The crying woman on the 911 call for Trayvon Martin.

I was listening to her again. I listen to her a lot because her call really gets me. A single woman, probably White, alone, no family, barely any friends and dealing with something like this.

I had heard her say this before but it caught my attention this time in regards to the discussion on gun laws; she says, "When someone is screaming help, don't you wish you could so something? I mean, I don't have a gun or anything..."

It was the line she says in bold. To see that the way she sees to protect someone to take out a gun. This is hardly attacking her, but it seems like so many of us don't see the police or anything of that nature really as a protective force. That we need to meet violence with violence.
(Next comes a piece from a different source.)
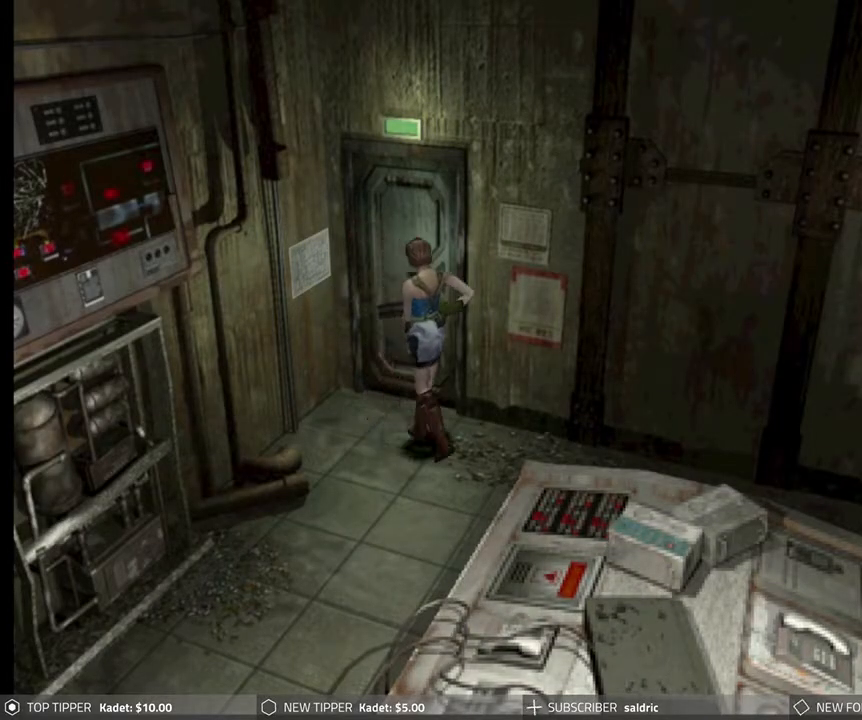
{"buttons": ["DPAD_DOWN", "DPAD_LEFT"], "left_stick": "center", "events": [[383, "DPAD_LEFT", "down"]]}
I have to wonder what would have happened if she did have a gun. I actually sometimes wonder about the 13 year old boy with the dog and if this woman had a gun what would have happened if they both showed up at that scene. I get the feeling the 13 year old would be lying on a metal slab along with Trayvon.
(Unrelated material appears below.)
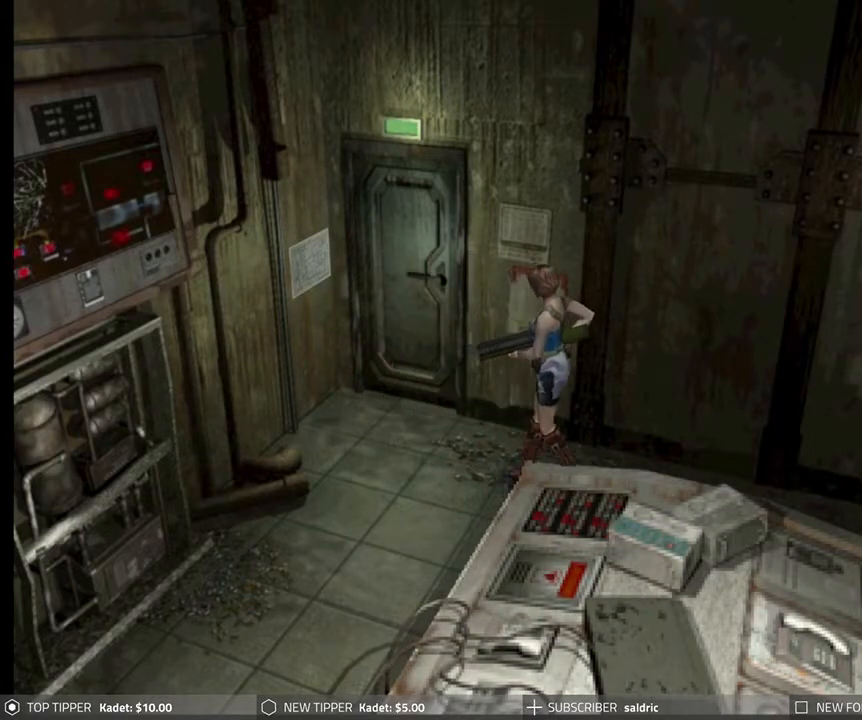
{"buttons": ["DPAD_DOWN"], "left_stick": "center", "events": []}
And this White woman would be in over hear head as to who to believe --the Black boy (or boys if they were both there) or the neighbor.

But again this goes back to this gun culture and cowboy mentality that we as Americans have. Don't get me wrong. As a Black female from NYC, I love to go shooting regularly. But it would never cross my mind to use a gun on anyone. A sheet of paper, sure thing...a human being - never.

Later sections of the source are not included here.